Building a Robust Notification System in React Native (FCM + Notifee + Real-Time Sync)
Android Push Notifications Architecture

When I first started implementing push notifications in a React Native app, I assumed it would be straightforward.
"Just integrate Firebase and done."
That assumption lasted about 10 minutes.
What I eventually built was not just push notifications - but a complete notification system that works across:
Foreground
Background
Killed app state
Interactive actions (Approve / Reject)
This article walks through that system - what works, what breaks, and what you actually need in production.
The Stack I Used
Before diving in, here's the setup:
Firebase Cloud Messaging : receives notifications from backend
Notifee : displays notifications with custom UI and actions
Socket.io : keeps data fresh when app is open
The Architecture (This is where things get interesting)
Push notifications aren't just "receive and show".
They're a pipeline.
Backend → FCM → App → Notifee → User → Action → Backend
Step 1: Setting Up Firebase (The Missing Piece Most Docs Skip)
Before anything works, you need to connect your app to Firebase.
Go to Firebase Console
Create a project
Add Android app
Use your package name
Download google-services.json
Place it here:
android/app/google-services.json
- Then connect it using Gradle:
// android/build.gradle classpath
'com.google.gms:google-services:4.3.15'
// android/app/build.gradle apply plugin:
'com.google.gms.google-services'
Without this, nothing else matters.
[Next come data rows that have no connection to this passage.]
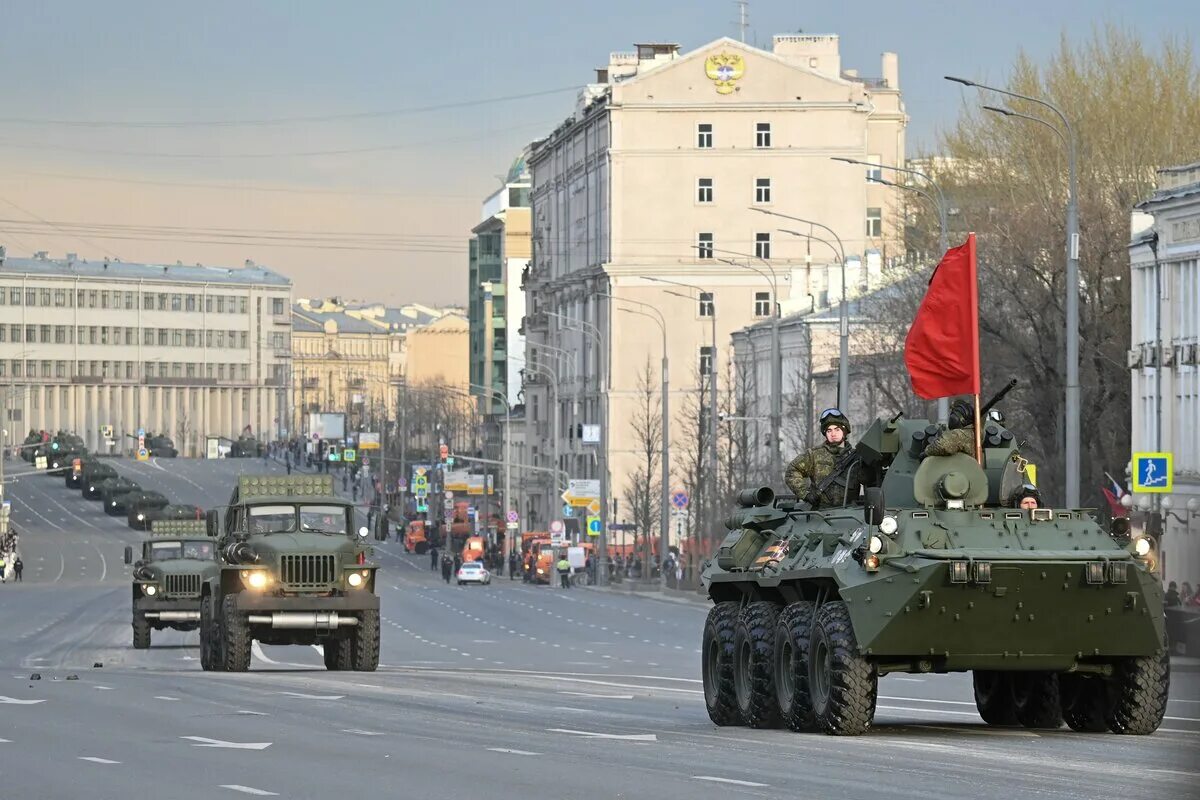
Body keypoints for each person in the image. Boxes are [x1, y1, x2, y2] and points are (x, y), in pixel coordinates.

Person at [785, 409, 861, 508]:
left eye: (837, 429)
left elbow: (872, 482)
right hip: (820, 513)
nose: (833, 434)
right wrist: (806, 494)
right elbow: (792, 471)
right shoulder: (814, 455)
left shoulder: (857, 456)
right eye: (829, 430)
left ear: (844, 431)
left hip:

Seriously.
Step 2: Notification Channels (Android Reality Check)
If you've never dealt with Android notification channels, here's the catch:
Once a channel is created, you cannot change it.
So if you mess up sound or importance ... Then, you're stuck.
The workaround?
Version your channel:
default_sound_v0 → default_sound_v1 → default_sound_v2 ...
Every time you need changes → create a new version.
Step 3: Custom Notification Sounds
I wanted a branded notification sound, so I added:
notification_sound.wav
Placed here:
android/app/src/main/res/raw/
And this line saved me hours:
noCompress += ['wav', 'mp3', 'ogg']
Without it, the sound randomly fails on real devices.
Step 4: Handling All App States
This is where most implementations break.
Foreground
FCM does NOT show notifications automatically.
You must handle it manually:
onMessage → display notification using Notifee
Background / Killed App
Handled in:
setBackgroundMessageHandler
This runs even when your app is not open.
Step 5: Interactive Notifications (Game Changer)
This is where things feel "premium".
Instead of just showing a message, I added:
Approve
Reject
When user taps:
deliveryAuthorizationService.takeAction(id, { action })
Now notifications are not passive . Now, they're actionable.
Step 6: Event-Based System (Clean Architecture)
Instead of handling everything in one place, I mapped notifications to events:
AUTH_DELIVERY → open modal + refresh data
RATE_UPDATED → update UI
SYSTEM_ALERT → show alert banner
This keeps the system scalable.
Step 7: Token Registration (Don't Skip This)
Notifications won't work unless your backend knows the device.
Flow:
Request permission
Get token
Send to backend
getToken()
registerDeviceToken()
Things I Learned the Hard Way
Duplicate notifications happen if backend sends both notification and data
Android channels cannot be edited after creation
Foreground notifications must be handled manually
Custom sounds break if compressed
Missing google-services.json = silent failure
Final Thoughts
Push notifications are not a "feature".
They're a system.
Once you treat them like one, separating:
Receiving
Displaying
Handling actions
Syncing data
Everything starts to make sense.
And more importantly, it becomes reliable.
If you're building something similar, focus less on "making it work" and more on "making it predictable".
That's the real difference between a demo and a production system.
Note: A few images in this article are AI-generated to help visualize the concepts more clearly.